INSTRUCTIONS FOR THE TASK: From the line that includes "[318,158,334,173] ✗ -> [180,100,193,109] ✓" to the last line of the records, inclusive, repeat each line exactly.

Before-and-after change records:
____
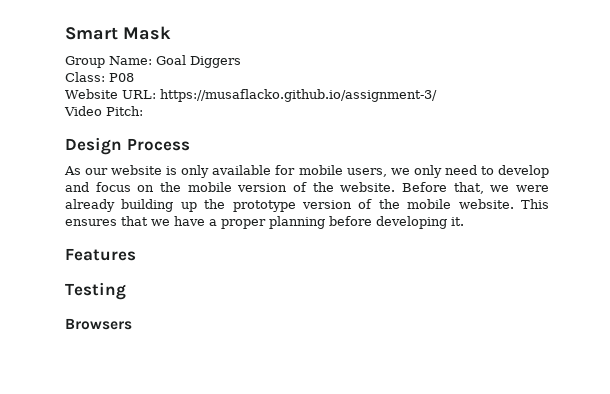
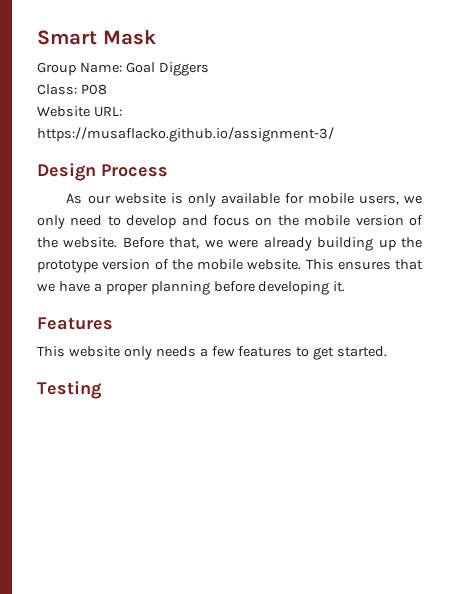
[64,106,143,116] // Video Pitch: -> (334, 134) none
(136, 254) none -> [37,346,388,360] // This website only needs a few features to get started.
[65,318,132,330] // Browsers -> (102, 390) none

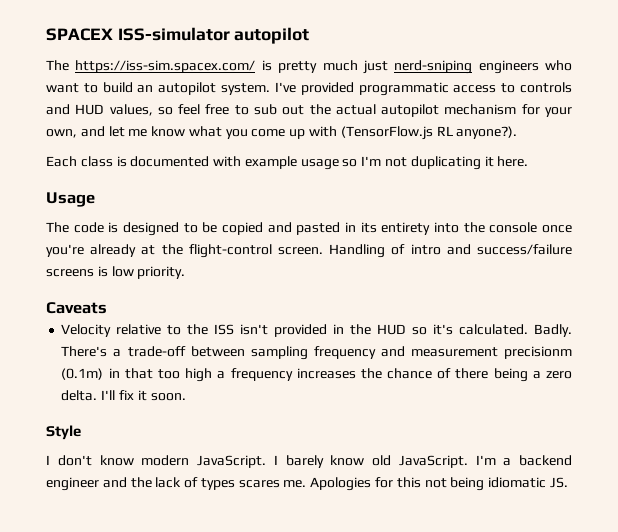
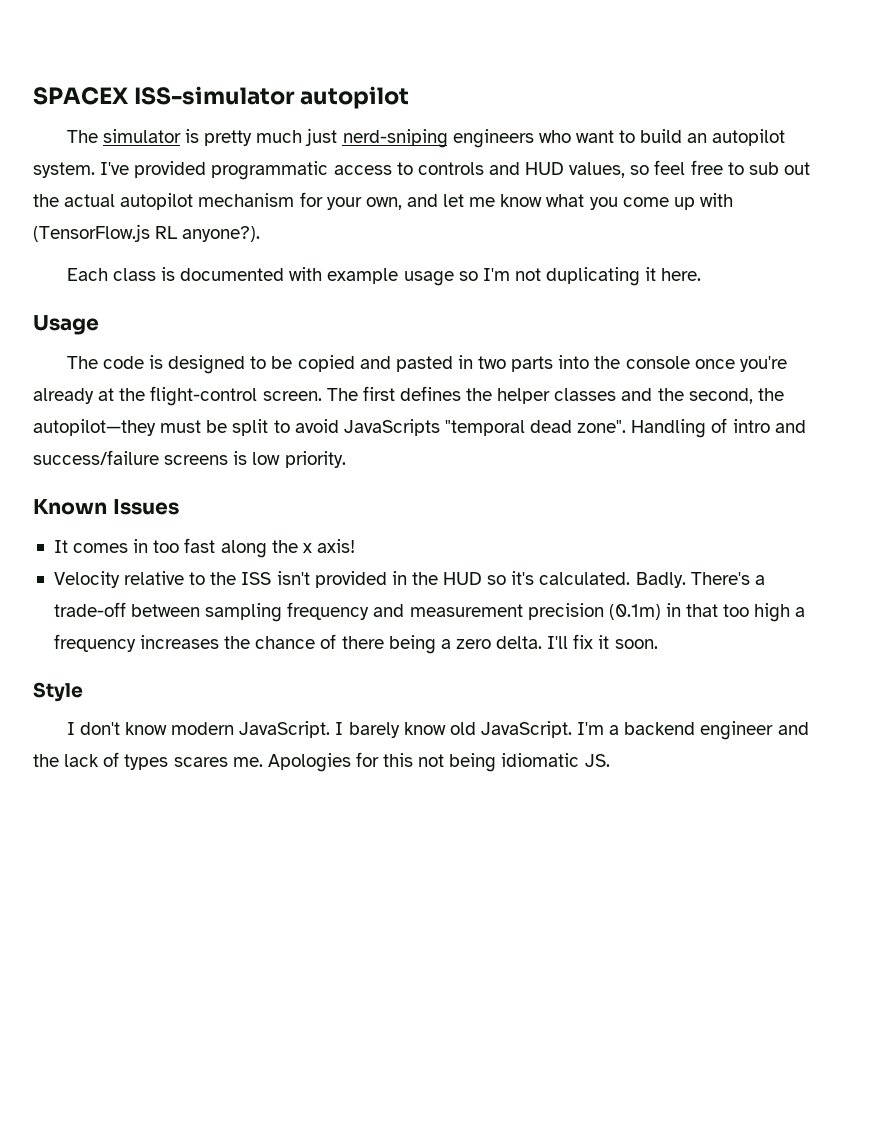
[75,60,256,73] https://iss-sim.spacex.com/ -> [102,129,181,143] simulator
[360,222,431,235] its entirety -> [478,356,554,372] two parts
(323, 251) none -> [326,386,784,404] [33,419,627,436] The first defines the helper classes and the second, the autopilot—they must be split to avoid JavaScripts "temporal dead zone".
[46,302,107,314] Caveats -> [33,499,179,515] [53,538,355,558] Known Issues // It comes in too fast along the x axis!
[503,346,572,359] precisionm -> [527,603,604,620] precision

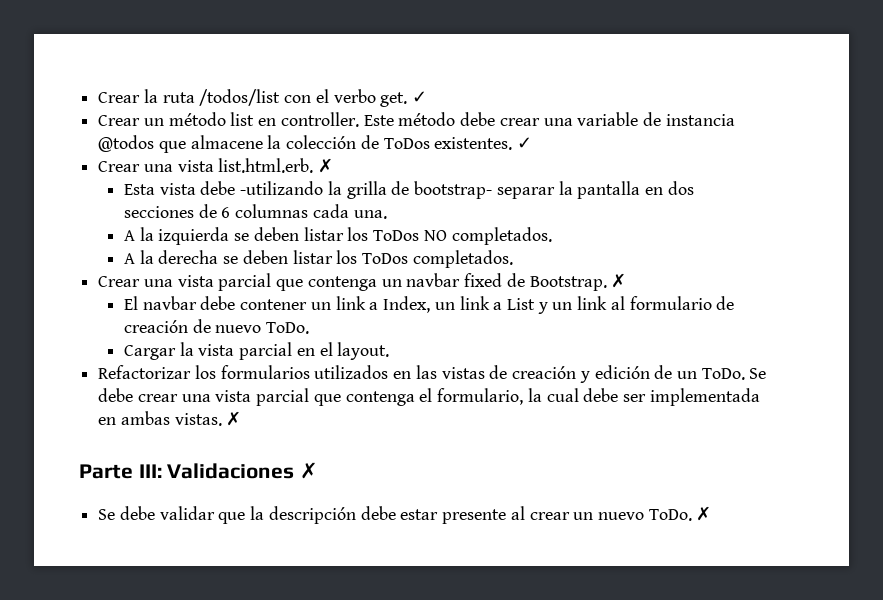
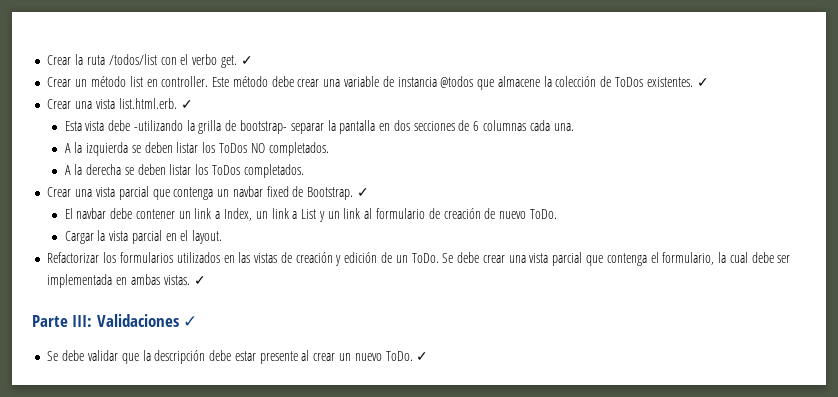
[318,158,334,173] ✗ -> [180,100,193,109] ✓
[611,273,627,288] ✗ -> [356,188,369,197] ✓
[226,411,242,426] ✗ -> [193,276,206,285] ✓
[300,462,319,479] ✗ -> [183,316,198,327] ✓
[696,506,712,521] ✗ -> [416,352,429,361] ✓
____
ANSWER SECTION:
[318,158,334,173] ✗ -> [180,100,193,109] ✓
[611,273,627,288] ✗ -> [356,188,369,197] ✓
[226,411,242,426] ✗ -> [193,276,206,285] ✓
[300,462,319,479] ✗ -> [183,316,198,327] ✓
[696,506,712,521] ✗ -> [416,352,429,361] ✓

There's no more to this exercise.